> [待完成任务]:
1. 请将关于文件session存储器的文本中从"str = strconv.FormatInt(i, 10)"到"fp.muxMap[sessionId] = new(sync.RWMutex)"的这一段原样抄录下来。
2. 根据关于文件session存储器的文本回答下列问题:
(a) FileProvider 结构中的 savePath 字段用来保存什么?
(b) toString 方法能把哪几种数据类型转换为字符串?
(c) 在 write 方法中,如果 newFile 为真而session文件已经存在,会先做什么?
3. 关于文件session存储器的文本为什么要定义一个 toString 共用方法?请用一到三句话说明。

> [文本块]:
··········

接下来,不管使用什么方式存储session信息,只要实现SessionProvider接口,关心session数据的读写操作即可。
这里,我们实现一个文件session存储器,除了session文件保存路径,为了并发安全,每个session文件还需要对应一个读写锁,所以其结构可设计为:
//文件session存储器
type FileProvider struct {
savePath string //session文件保存路径
muxMap map[string]*sync.RWMutex //session文件锁
}
对应的创建方法:
//创建文件session存储器对象
func NewFileProvider(savePath string) *FileProvider {
return &FileProvider{
savePath: savePath,
muxMap: make(map[string]*sync.RWMutex),
}
}
所有方法都需要根据session ID得到文件路径,可定义共用方法:
//返回session文件名称
func (fp FileProvider) filename(sessionId string) string {
return fp.savePath + "/" + sessionId
}
写入session文件时,数据只能是字符串,而存入session的却不一定是字符串,所以需要一个将其他数据类型转换为字符串的共用方法:
//将数据类型转换为字符串
func (fp FileProvider) toString(value interface{}) (string, error) {
var str string
vType := reflect.TypeOf(value)
switch vType.Name() {
case "int":
i, _ := value.(int)
str = strconv.Itoa(i)
case "string":
str, _ = value.(string)
case "int64":
i, _ := value.(int64)
str = strconv.FormatInt(i, 10)
default:
return "", errors.New("Unsupported type: " + vType.Name())
}
return str, nil
}
文件session存储器的create、get、getAll、set等四个方法,本质上都是对session文件进行读写操作,可以将读和写抽取出来成为两个共用方法:
//创建/重写session文件
func (fp FileProvider) write(sessionId string, data map[string]interface{}, newFile bool) error {
_, exist := fp.muxMap[sessionId]
if !exist { //内存中没有锁,先建锁
fp.muxMap[sessionId] = new(sync.RWMutex)
}
fp.muxMap[sessionId].Lock()
defer func() {
fp.muxMap[sessionId].Unlock()
}()
fname := fp.filename(sessionId)
_, err := os.Stat(fname)
var f *os.File
if newFile {
if err == nil { //若session文件存在,则先删除
os.Remove(fname)
}
f, err = os.Create(fname)
if err != nil {
return errors.New("Creating session file failed: " + err.Error())
}
} else {
if err != nil { //session文件不存在
return errors.New("Session file does not exists: " + fname)
}
f, err = os.OpenFile(fname, os.O_RDWR|os.O_TRUNC, 0644)
if err != nil {
return errors.New("Opening session file failed: " + err.Error())
}
}
defer func() {
os.Chtimes(fname, time.Now(), time.Now()) //更新文件最后访问时间
f.Close()
}()
for key, value := range data {
str, err := fp.toString(value)
if err != nil {
return err
}
_, err = fmt.Fprintln(f, key+":"+str)

··········

> [学习材料]:
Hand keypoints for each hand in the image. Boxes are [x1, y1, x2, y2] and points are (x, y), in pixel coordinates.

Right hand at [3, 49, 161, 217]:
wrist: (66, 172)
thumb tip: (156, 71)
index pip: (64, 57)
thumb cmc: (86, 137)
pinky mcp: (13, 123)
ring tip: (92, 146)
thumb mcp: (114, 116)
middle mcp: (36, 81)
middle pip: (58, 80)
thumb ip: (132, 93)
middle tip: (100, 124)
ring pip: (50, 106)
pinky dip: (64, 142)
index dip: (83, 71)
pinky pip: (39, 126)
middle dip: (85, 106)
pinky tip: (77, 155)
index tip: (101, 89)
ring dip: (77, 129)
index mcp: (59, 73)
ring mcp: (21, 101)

··········

> [任务答案]:
1.
str = strconv.FormatInt(i, 10)
default:
return "", errors.New("Unsupported type: " + vType.Name())
}
return str, nil
}
文件session存储器的create、get、getAll、set等四个方法,本质上都是对session文件进行读写操作,可以将读和写抽取出来成为两个共用方法:
//创建/重写session文件
func (fp FileProvider) write(sessionId string, data map[string]interface{}, newFile bool) error {
_, exist := fp.muxMap[sessionId]
if !exist { //内存中没有锁,先建锁
fp.muxMap[sessionId] = new(sync.RWMutex)

2.
(a) 它保存session文件的保存路径。
(b) 它能转换 int、string 和 int64 三种类型。
(c) 会先删除已存在的session文件。

3. 写入session文件时,数据只能是字符串。但存入session的数据不一定是字符串,所以需要一个把其他数据类型转换为字符串的共用方法。